• [Required actions]:
1. Decide whether each statement agrees with the GDPR text, answering yes or no and quoting the words from the text that decide it: (a) The summit takes place in Aberdeen. (b) The text lists ten steps. (c) Step 9 tells readers to have procedures to detect, report and investigate a data breach.
2. Copy the part of the GDPR text starting at "Scotland’s Inaugural GDPR" and ending at "can be compliant.", putting "leading" in place of "world-class".

Scotland’s Inaugural GDPR Summit taking place in Aberdeen November 9th, has a programme solely dedicated to GDPR which will give you access to world-class experts who can help you understand what is coming, what you need to be doing and how you can be compliant.
It’s worth remembering that a violation of GDPR, such as poor data security which leads to public exposure of personal information, could result in a fine of over 20 million euros or 4% of your company’s net income.
Here are 12 steps to think about now –
1 – Awareness:
You should make sure that the decision makers in your organisation are aware the law is changing to GDPR
2 – Information You Hold:
You should document what information you hold, where it came from and who you share it with
3 – Communicating Privacy Information:
Review your privacy notices, put a plan in place for making any necessary changes in time for GDPR
4 – Individual Rights:
You should check your procedures ensure they cover all the rights individuals have under GDPR, including how you would delete personal data
5 – Subject Access Requests:
Up date your procedures, plan how you will handle requests within the new timescales
6 – Lawful Basis For Processing Personal Data:
Identify the lawful basis for your processing activity in the GDPR up date your privacy notice to explain it
7 – Consent: You should review how you seek:
record and manage consent and whether you need to make any changes, refresh now if they don’t meet GDPR
8 – Children:
Think now about whether you need to put systems in place to verify individuals ages, obtain parental or guardian consent for any data processing
9 – Data Breaches:
Make sure you have the right procedures in place to detect, report and investigate a data breach
10 – Data Protection By Desgin & Data Protection Impact Assessments:
Familiarise yourself with the ICO code of practice on Privacy Impact Assessments, including latest guidance for article 29
11 – Data Protection Officer:
Designate someone to take responsibility for data protection compliance, assess where this role will sit within your organisation, consider whether you are required to formally designate a DPO
In Case You Missed it:
12 International:
If you operate in more than one EU member state, determine your lead data protection supervisory authority, Article 29 working party guidelines.

• [Source information]:
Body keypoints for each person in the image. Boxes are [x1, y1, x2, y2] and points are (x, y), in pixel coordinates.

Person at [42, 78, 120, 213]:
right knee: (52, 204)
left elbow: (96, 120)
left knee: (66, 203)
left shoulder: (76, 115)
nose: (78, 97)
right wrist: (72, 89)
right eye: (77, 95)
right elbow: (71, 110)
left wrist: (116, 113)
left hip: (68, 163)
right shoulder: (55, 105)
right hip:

• [Responses per task]:
1.
(a) Yes: "Scotland’s Inaugural GDPR Summit taking place in Aberdeen November 9th"
(b) No: "Here are 12 steps to think about now"
(c) Yes: "Make sure you have the right procedures in place to detect, report and investigate a data breach"

2.
Scotland’s Inaugural GDPR Summit taking place in Aberdeen November 9th, has a programme solely dedicated to GDPR which will give you access to leading experts who can help you understand what is coming, what you need to be doing and how you can be compliant.